Wed, 05/27/2009 - 7:31am
Nancy Maas
Editor-in-Chief
Every morning we wake up to a barrage of reports on the global state of the economy and how it is impacting our citizens, our government as well as nations around the world. One day the market is up and showing possible signs of recovery; the next day the market takes back any profits we made the previous day and the media is again reporting all "doom and gloom."

Ironic as it may seem, an economic downturn can have positive effects on companies and can actually spark innovations that lead to a new growth of entrepreneurial icons and job creators. During economic downturns, innovation has proven to be the single most important condition for transforming the crisis into an opportunity. It's when the brightest and toughest get going and pursue that long hidden desire to accomplish the impossible.

Although slow economic times may seem like the most inopportune time to launch a new business or an invention, it is actually one of the best times to be innovative. Looking back in history, one can come up with quite an impressive list of companies that were founded during the worst economic downturn in U.S. history — the Great Depression. Those that fell under the tech industry category included giants like Motorola, Hewlett-Packard, Xerox, Unisys, and Texas Instruments.

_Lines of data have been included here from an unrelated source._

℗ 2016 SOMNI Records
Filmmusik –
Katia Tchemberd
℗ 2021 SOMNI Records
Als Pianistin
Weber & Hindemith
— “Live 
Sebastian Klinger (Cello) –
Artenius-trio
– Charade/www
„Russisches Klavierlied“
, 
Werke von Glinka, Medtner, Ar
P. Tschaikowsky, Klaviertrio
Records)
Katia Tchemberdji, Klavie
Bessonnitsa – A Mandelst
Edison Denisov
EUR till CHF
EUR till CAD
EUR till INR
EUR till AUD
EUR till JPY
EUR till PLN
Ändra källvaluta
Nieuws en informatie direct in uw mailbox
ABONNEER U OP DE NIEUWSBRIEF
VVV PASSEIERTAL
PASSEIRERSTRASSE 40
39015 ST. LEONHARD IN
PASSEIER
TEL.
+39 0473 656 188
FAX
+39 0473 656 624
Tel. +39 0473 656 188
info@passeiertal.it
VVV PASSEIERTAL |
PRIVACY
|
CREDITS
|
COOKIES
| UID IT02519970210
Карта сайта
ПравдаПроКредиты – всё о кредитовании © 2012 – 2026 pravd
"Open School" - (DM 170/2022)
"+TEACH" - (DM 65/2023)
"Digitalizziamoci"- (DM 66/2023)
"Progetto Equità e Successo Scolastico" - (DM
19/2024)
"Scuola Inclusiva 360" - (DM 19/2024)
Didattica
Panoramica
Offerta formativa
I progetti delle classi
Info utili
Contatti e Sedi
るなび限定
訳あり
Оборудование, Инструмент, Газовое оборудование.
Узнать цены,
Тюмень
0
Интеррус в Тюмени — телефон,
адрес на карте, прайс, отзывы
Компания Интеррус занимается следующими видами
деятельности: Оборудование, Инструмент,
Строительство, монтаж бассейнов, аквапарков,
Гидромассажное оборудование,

No matter what the size, all companies today need to cut costs and decide what should stay and what should go. One of the first indications of downsizing is often the re-allocation of funds for innovation activities such as R&D, training or education budgets. Long-term projects are put on hold, hiring freezes are implemented and investment capital for such expenditures all but evaporates.

With the economic recovery looking like it is still a long ways off, the tech sector has proven once again to be one of the rare bright spots of expansion and growth. It seems the diversity of the market and the vast array of consumer electronic products being generated are strong forces to overcome the volatility affecting other industries. In fact, a survey which was recently conducted at the second annual Intellectual Property Symposium, revealed that global electronics industry professionals plan to continue to buy patents in spite of the economy. The poll of corporate, legal and engineering executives, who attended the symposium, was conducted jointly by IPotential, LLC and Semiconductor Insights. The survey revealed that tech companies are increasingly realizing the value of purchasing patents. While 32 percent of the respondents had purchased patents in the past year, 64 percent said that they were open to purchasing patents in the coming year.

Whatever the media might say, this downturn will not destroy or inhibit American ingenuity. Smart companies and innovative thinkers will once again look at this situation as an opportunity to prove that anything is possible and their chances of succeeding in a less competitive environment are greater. After all, there is always room for improvement and good solid ideas that show promise.